Não é tão incomum ouvirmos dizer que alguém, fulano ou sicrano, parece ter herdado certa cruz para carregar. Será? E então ao examinar sua vida, seu estilo de viver, constata-se que de fato, comparada com outras pessoas, mesmo pessoas da mesma casa, mesmo grupo e parentes próximos, referida pessoa é sufocada e atribulada com uma série de obrigações, afazeres, tarefas repetidas, labores diários dos mais cansativos e estafantes. Entretanto, casos existem em que nos surpreendemos por ser esse rol de compromissos diários uma escolha, um ato e gesto voluntário da pessoa fatigada, esfalfada, que rala e se mata diante de tantos compromissos; muitos dos quais que nenhum rendimento, vantagem, engrandecimento pessoal, moral e cultural trazem à pessoa sacrificada e fatigada. Foi o que me disse certa vez um observador, há pessoas que se não têm problemas, elas procuram arrumar. Parece um estilo de vida, penitências, servidão voluntária.
Antes dos exemplos bem comezinhos das vidas de muitas pessoas ao nosso redor, existem, de fato, algumas situações, ocorrências e obrigações, que a pessoa não deu causa a elas. E a estas a pessoa se torna executante, obrigado a se envolver e fazer por omissão e descompromisso de outras pessoas que se recusam ao chamado compartilhamento laborioso e fastidioso desses cuidados. Nesse cenário e natureza, valem algumas tipificações para robustecer a tese da cruz carregada.
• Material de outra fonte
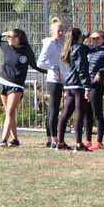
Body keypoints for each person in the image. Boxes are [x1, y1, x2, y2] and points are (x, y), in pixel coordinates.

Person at [0, 26, 34, 148]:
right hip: (3, 81)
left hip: (16, 85)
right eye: (7, 37)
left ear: (18, 39)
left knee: (10, 111)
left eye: (11, 37)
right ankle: (15, 140)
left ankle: (3, 140)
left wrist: (49, 71)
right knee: (9, 113)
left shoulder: (26, 50)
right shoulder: (6, 46)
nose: (8, 38)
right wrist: (4, 33)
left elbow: (35, 64)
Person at [56, 27, 88, 151]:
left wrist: (84, 37)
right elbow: (81, 69)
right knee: (79, 115)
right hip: (78, 85)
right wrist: (87, 86)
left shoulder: (69, 48)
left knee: (65, 114)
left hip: (69, 85)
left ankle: (60, 142)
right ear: (77, 37)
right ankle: (79, 144)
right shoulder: (79, 49)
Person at [38, 17, 65, 148]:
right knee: (53, 110)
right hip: (53, 81)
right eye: (59, 30)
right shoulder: (49, 43)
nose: (61, 33)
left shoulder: (59, 45)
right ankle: (54, 139)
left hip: (60, 81)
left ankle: (50, 139)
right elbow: (40, 62)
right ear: (53, 31)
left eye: (62, 30)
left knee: (52, 111)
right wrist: (53, 68)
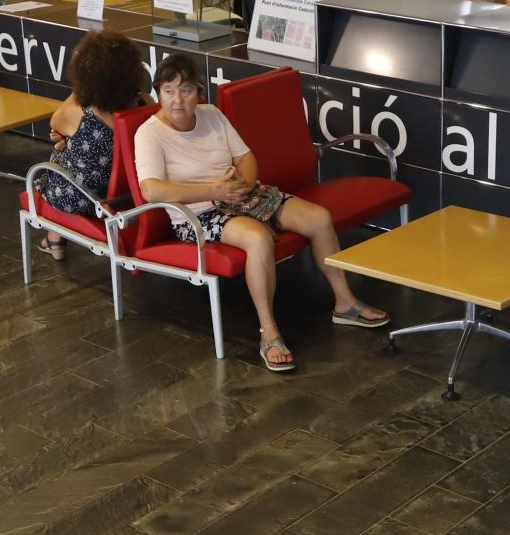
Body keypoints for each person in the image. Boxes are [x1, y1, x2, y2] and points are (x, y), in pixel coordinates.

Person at [133, 54, 387, 372]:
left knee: (319, 218)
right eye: (168, 91)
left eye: (185, 90)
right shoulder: (149, 133)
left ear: (198, 92)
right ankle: (269, 331)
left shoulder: (211, 114)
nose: (177, 100)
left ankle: (345, 302)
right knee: (258, 239)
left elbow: (245, 157)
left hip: (241, 195)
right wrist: (214, 191)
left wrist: (245, 183)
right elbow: (151, 190)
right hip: (198, 213)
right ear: (158, 92)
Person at [32, 31, 149, 259]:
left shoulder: (80, 116)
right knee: (67, 147)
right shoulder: (146, 103)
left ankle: (54, 236)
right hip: (128, 194)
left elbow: (56, 120)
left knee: (58, 157)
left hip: (86, 199)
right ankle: (54, 237)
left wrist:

Um exemplo bem encontradiço e registrado é o caso daquele indivíduo que constitui família, cria filhos e os cria mal. Porque não os educa segundo a pedagogia dos limites e nos princípios do - isso pode e isso não pode. Esse princípio se faz desde os tenros anos dos pequenos. Quando eles podem aprender os significados dos nãos e dos sins. E esse pseudochefe de família, leva sua vida na esbórnia do comer e do beber. Este é seu mantra, seu lazer e divertimento major. Comer, empanturrar, embebedar, engordar e adquirir todas as morbidades desse estilo mórbido de vida. Um dia a fatura chega!
A vida corre, esse pândega sujeito envelhece, continua ainda nas orgias da boca e do baco. Chegam os boletos e as faturas, duplicatas daquela insólita e mórbida vida, derrames cerebrais, infartos, doença renal, hipertensão, diabetes, colesterol. Demência degenerativa, alguma fratura, rabugices de sobra. Fraturas de fêmur, invalidez permanente. Agora então, proibido de libações etílicas, dependência absoluta. Dos filhos que não tiveram boa educação e decoro familiar. Algum, por um impulso interior e remorso e senso humanitário, assumirá os cuidados, predominantemente, diuturnamente, sofredoramente, esfalfante. E alguns dos folgados parentais próximos ou distantes nem aí estão, quem mandou?
Agora, analisemos aqui da visão psicanalítica, com isenção e sem meias palavras ou eufemismo. Ao mesmo tempo sem hipocrisia ou hipocorísticos. A atitude desse homem ou mulher que constituiu família e filhos e não os tratou pedagogicamente correto, não os formou e os instruiu. Apenas os engordou e os fez adultos biológicos. Repita-se: a atitude e conduta desse genitor (a) foi de absoluto deboche, escárnio e desprezo quanto ao futuro, de si e de seus tutelados filhos. Eu nunca me pus a pensar: bem, se não me cuido, quando mais idoso, posso de meus vícios colher só resultados negativos e me tornar um trambolho, um estorvo e peso morto a algum familiar. Por que não pensei antes? Eis uma gravíssima questão ética e de honestidade que cometi contra minha própria família. Imagine esse fluxo de consciência, no auge da senilidade, da velhice.
E para concluir tomo a asserção e frase inicial. Alguém parece ter recebido uma cruz de herança para carregar. Quem não leu deve ler o livreto de Étienne de La Boétie (1530-1563): Discurso sobre a servidão voluntária. Quantas não são as pessoas, que se elas não têm problemas, elas arrumam. São as cruzes opcionais, voluntárias. Quantas não são as pessoas que se tornam, por leniência e fragilidade moral, serviçais de outras que as exploram, que as fatigam, que as cansam, que as sugam nas energias pessoais! Quantas não são as pessoas, que sequer cuidam bem de si ou de idosos parentes! quantas não adotam pets para emporcalhar e importunar sua casa e abrigo! Quantas não são as pessoas, que servem a um namorado, a um cônjuge, a um parente, nos seus caprichos, negligências e exploração. A vida inteira. Quantas? Basta analisar isentamente ao redor de cada um, porque esses parentes exploradores, parasitas e sugadores de energia e outros recursos, infestam certas famílias. Arre!